“‘Go it, my Rube!’
“Every blamed man, woman, and child in the house riz on me, and shouted ‘Put him out! Put him out!’
“With that some several p’licemen run up, and I had to simmer down. But I would a fit any fool that laid hands on me, for I was bound to hear Ruby out or die.
“He had changed his tune agin. He hopt-light ladies and tip-toed fine from eend to eend of the key-board. He played soft, and low, and solemn. I heard the church bells over the hills. The candles in heaven was lit, one by one. I saw the stars rise. The great organ of eternity began to play from the world’s end to the world’s end, and all the angels went to prayers. Then the music changed to water, full of feeling that couldn’t be thought, and began to drop—drip, drop, drip, drop—clear and sweet, like tears of joy fallin’ into a lake of glory.
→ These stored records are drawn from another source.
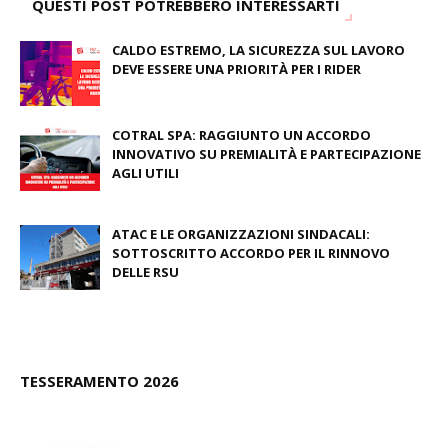
QUESTI POST POTREBBERO INTERESSARTI
CALDO ESTREMO, LA SICUREZZA SUL LAVORO
DEVE ESSERE UNA PRIORITÀ PER I RIDER
August 04, 2026
COTRAL SPA: RAGGIUNTO UN ACCORDO
INNOVATIVO SU PREMIALITÀ E PARTECIPAZIONE
AGLI UTILI
August 03, 2026
ATAC E LE ORGANIZZAZIONI SINDACALI:
SOTTOSCRITTO ACCORDO PER IL RINNOVO
DELLE RSU
July 09, 2026
TESSERAMENTO 2026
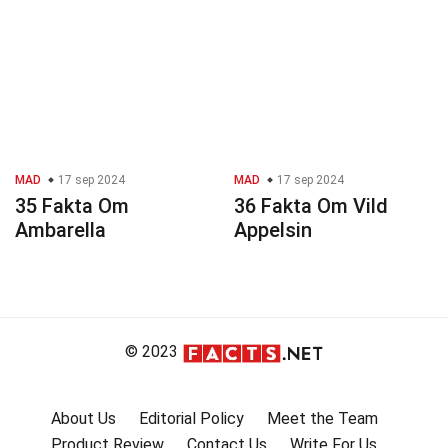
MAD
17 sep 2024
MAD
17 sep 2024
35 Fakta Om
36 Fakta Om Vild
Ambarella
Appelsin
© 2023
About Us
Editorial Policy
Meet the Team
Product Review
Contact Us
Write For Us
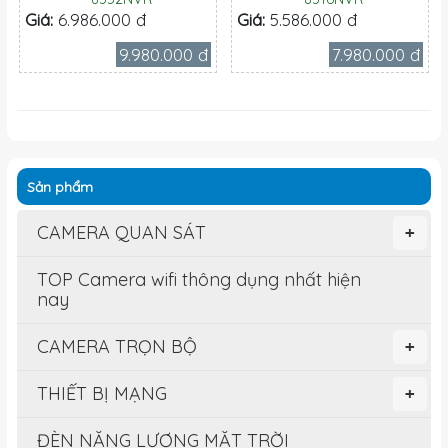
Giá:
6.986.000 đ
Giá:
5.586.000 đ
9.980.000 đ
7.980.000 đ
Sản phẩm
CAMERA QUAN SÁT
+
TOP Camera wifi thông dụng nhất hiện
nay
CAMERA TRỌN BỘ
+
THIẾT BỊ MẠNG
+
ĐÈN NĂNG LƯỢNG MẶT TRỜI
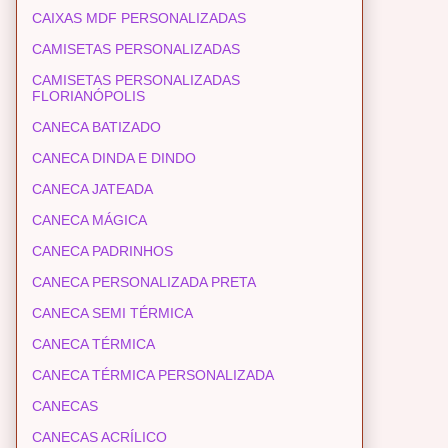
CAIXAS MDF PERSONALIZADAS
CAMISETAS PERSONALIZADAS
CAMISETAS PERSONALIZADAS
FLORIANÓPOLIS
CANECA BATIZADO
CANECA DINDA E DINDO
CANECA JATEADA
CANECA MÁGICA
CANECA PADRINHOS
CANECA PERSONALIZADA PRETA
CANECA SEMI TÉRMICA
CANECA TÉRMICA
CANECA TÉRMICA PERSONALIZADA
CANECAS
CANECAS ACRÍLICO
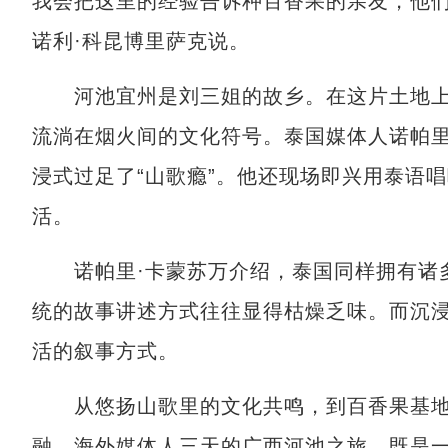
我会把这里的经验告诉种百香果的亲友，他们
诺利·科昆博里萨克说。
河池宜州是刘三姐的故乡。在这片土地上
流淌在烟火间的文化符号。泰国媒体人诺帕里
浸式过足了“山歌瘾”。他还现场即兴用泰语
活。
诺帕里·卡蒙苏万介绍，泰国同样拥有诸多
统的故事讲述方式往往显得枯燥乏味。而沉
活的叙事方式。
从悠扬山歌里的文化共鸣，到百香果基地
融，海外媒体人三天的广西河池之旅，既是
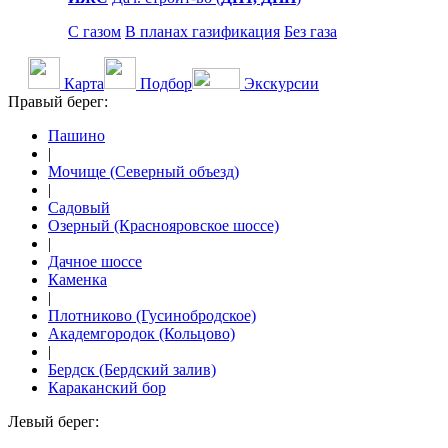
С газом
В планах газификация
Без газа
Карта
Подбор
Экскурсии
Правый берег:
Пашино
|
Мочище (Северный объезд)
|
Садовый
Озерный (Краснояровское шоссе)
|
Дачное шоссе
Каменка
|
Плотниково (Гусинобродское)
Академгородок (Кольцово)
|
Бердск (Бердский залив)
Караканский бор
Левый берег:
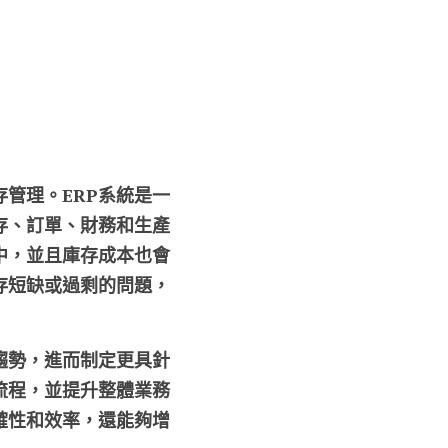
管理。ERP系統是一
存、訂單、財務和生產
中，並且庫存成本也會
存短缺或過剩的問題，
趨勢，進而制定更具針
流程，並提升整體業務
確性和效率，還能夠增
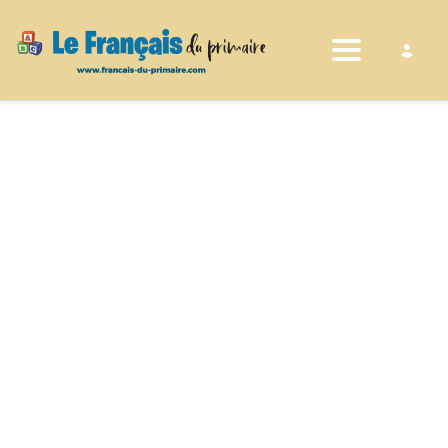
Toggle nav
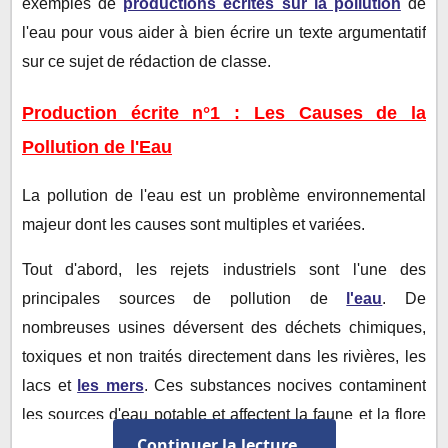
exemples de
productions écrites sur la pollution
de
l'eau pour vous aider à bien écrire un texte argumentatif
sur ce sujet de rédaction de classe.
Production écrite n°1 : Les Causes de la
Pollution de l'Eau
La pollution de l'eau est un problème environnemental
majeur dont les causes sont multiples et variées.
Tout d'abord, les rejets industriels sont l'une des
principales sources de pollution de
l'eau
. De
nombreuses usines déversent des déchets chimiques,
toxiques et non traités directement dans les rivières, les
lacs et
les mers
. Ces substances nocives contaminent
les sources d'eau potable et affectent la faune et la flore
Continuer la lecture...
aquatiques.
“He stopt a minute or two, to fetch breath. Then he got mad. He run his fingers through his hair, he shoved up his sleeves, he opened his coat-tails a leetle further, he drug up his stool, he leaned over, and, sir, he just went for that old pianner. He slapt her face, he boxed her jaws, he pulled her nose, he pinched her ears, and he scratched her cheeks, till she farly yelled. He knockt her down and he stompt on her shameful. She bellowed like a bull, she bleated like a calf, she howled like a hound, she squealed like a pig, she shrieked like a rat, and then he wouldn’t let her up. He run a quarter-stretch down the low grounds of the bass, till he got clean into the bowels of the earth, and you heard thunder galloping after thunder, through the hollows and caves of perdition; and then he fox-chased his right hand with his left till he got away out of the trible into the clouds, whar the notes was finer than the pints of cambric needles, and you couldn’t hear nothin’ but the shadders of ’em. And then he wouldn’t let the old pianner go. He fetchet up his right wing, he fetcht up his left wing, he fetcht up his center, he fetcht up his reserves. He fired by file, he fired by platoons, by company, by regiments, and by brigades. He opened his cannon, siege-guns down thar, Napoleons here, twelve-pounders yonder, big guns, little guns, middle-sized guns, round shot, shell, shrapnel, grape, canister, mortars, mines, and magazines, every livin’ battery and bomb a goin’ at the same time. The house trembled, the lights danced, the walls shuk, the floor come up, the ceilin’ come down, the sky split, the ground rockt—Bang! With that bang! he lifted hisself bodily into the ar’, and he come down with his knees, his ten fingers, his ten toes, his elbows, and his nose, strikin’ every single solitary key on that pianner at the same time. The thing busted and went off into seventeen hundred and fifty-seven thousand five hundred and forty-two hemi-demi-semi-quivers, and I know’d no mo’.”
SARAH ANNE DORSEY.
1829=1879.
Mrs. Dorsey, daughter of Thomas G. P. Ellis, was born at Natchez, Mississippi, and was a niece of Mrs. Catherine Warfield who left to her many of her unpublished manuscripts. She was finely educated and travelled extensively. In 1853 she was married to Mr. Samuel W. Dorsey of Tensas Parish, Louisiana. Here she found scope for her energies in the duties of plantation life. She established a chapel and school for the slaves, and her account of the success of her plans gained her the title of “Filia Ecclesiae” from the “Churchman.” She afterwards used “Filia” as a pen-name.